Went to my parent's house for easter with Beth. My mother's tickled that we're "finally together". I must have been forced into blushing at least twelve times, and I hate that about myself. Every other dude I know can totally not do it, and I can't avoid it at all. Why on earth, can't I be a normal guy who's able to turn on the super-charm and the Yeah-I-Know-Smile™. It seriously grates the nerves and makes me look like I'm eleven and just saw breasts for the first time.
We had so much good food that it almost made me want to move back home except for mom's rules about having the keep the door open when there's a girl inside. 
Anyway, no I'm not afraid of the comment section, Foxball, you fucktard. I just haven't been checking my page. I guess I've got to to keep up with your banter, dude. | | |
| I forgot about this page totally. Luckily Lisa reminded me of it when I called to see how she and Brian and the kids are doing. (Thanks mom. )

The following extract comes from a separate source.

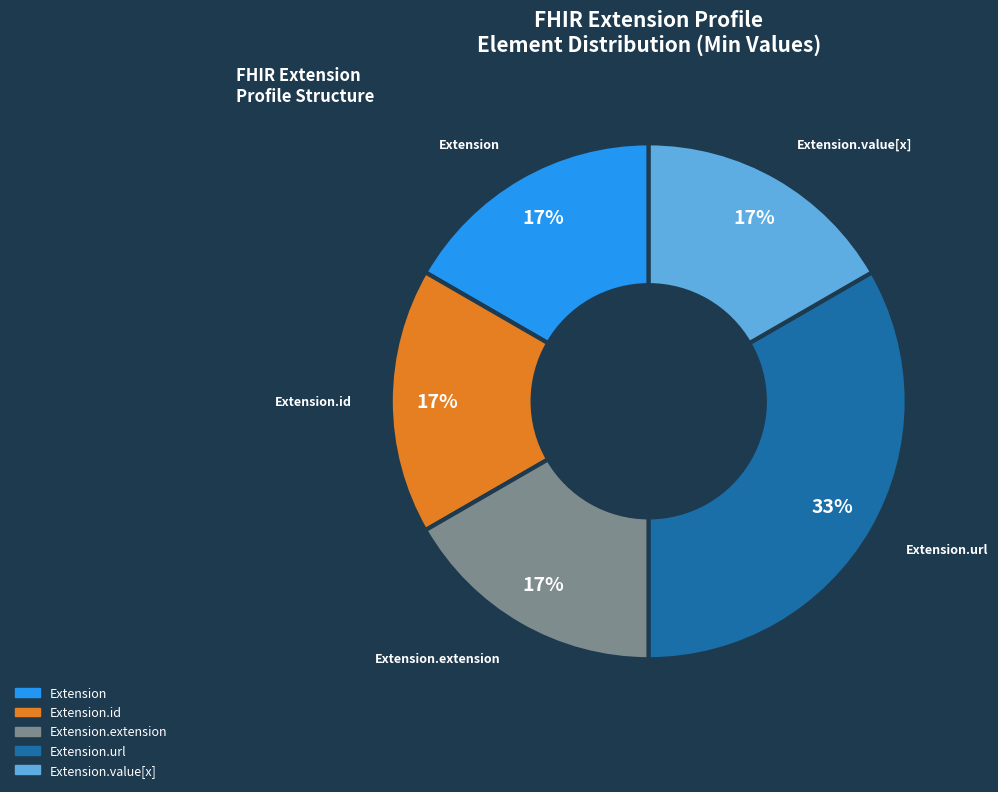

Is it true that Extension is 17% of the pie?

True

It ended up being more a conversation about me though, of course. She was freaking out about my last post and I had to laugh and calm her down. I'm _not_ getting married for at least two or three years. I _was_ drunk when I posted and feeling slightly uh... overzealous. Much as I love Beth, I'm just not ready to jump into that shit. She's beautiful, brilliant, kind, and wild, but she's also careful and so am I. Though when I get drunk I lose my inhibitions and patience, I guess. I do want to jump right out there and just get married to her. But I'm too afraid to do it right this minute, though she's told me she's just waiting on me, which is both sweet and scary as shit, man!
Dowry, Foxball? She hasn't got a rich family, I'm afraid. She's just started a new job at the hospital, working with mentally disabled kids. She's really loving it and I guess she gets paid well enough (well at least a bit better than I do ). So financially we'd be okay at least to start out, but I really want to get back to school, finish my last year, and get a real job before I propose to anyone. Where Beth's concerned, I want to hand her a huge rock too.